▸ **SOURCE INFORMATION**:
══════════
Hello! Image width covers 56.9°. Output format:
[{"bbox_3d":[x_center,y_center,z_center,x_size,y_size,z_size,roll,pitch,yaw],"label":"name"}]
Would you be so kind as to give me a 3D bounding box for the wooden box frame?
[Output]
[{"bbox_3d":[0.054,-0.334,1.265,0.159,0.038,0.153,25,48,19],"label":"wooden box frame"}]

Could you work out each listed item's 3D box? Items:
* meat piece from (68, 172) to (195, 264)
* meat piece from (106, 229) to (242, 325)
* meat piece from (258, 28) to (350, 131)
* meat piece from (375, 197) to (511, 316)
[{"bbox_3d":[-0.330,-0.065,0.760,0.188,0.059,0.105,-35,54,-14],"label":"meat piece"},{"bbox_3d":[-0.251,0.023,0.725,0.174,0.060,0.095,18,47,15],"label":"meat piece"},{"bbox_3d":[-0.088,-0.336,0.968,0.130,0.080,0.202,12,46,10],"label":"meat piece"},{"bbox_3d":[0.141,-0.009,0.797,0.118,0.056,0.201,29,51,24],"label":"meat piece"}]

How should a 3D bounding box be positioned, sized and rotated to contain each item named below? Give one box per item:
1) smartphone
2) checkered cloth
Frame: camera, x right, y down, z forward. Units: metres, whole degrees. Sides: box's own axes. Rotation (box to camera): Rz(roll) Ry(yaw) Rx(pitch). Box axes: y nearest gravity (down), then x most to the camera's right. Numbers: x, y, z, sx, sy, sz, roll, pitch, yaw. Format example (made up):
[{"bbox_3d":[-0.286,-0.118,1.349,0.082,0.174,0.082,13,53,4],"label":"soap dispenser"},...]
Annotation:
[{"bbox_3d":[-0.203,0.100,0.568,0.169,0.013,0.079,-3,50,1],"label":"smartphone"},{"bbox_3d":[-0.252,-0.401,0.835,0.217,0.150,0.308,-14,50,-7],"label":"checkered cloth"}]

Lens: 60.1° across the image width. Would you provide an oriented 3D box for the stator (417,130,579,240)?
══════════
▸ **TASK BRIEF**: Every line in the listing that holds "width" belongs in the answer.

▸ **EXERCISE ANSWER**:
Hello! Image width covers 56.9°. Output format:
Lens: 60.1° across the image width. Would you provide an oriented 3D box for the stator (417,130,579,240)?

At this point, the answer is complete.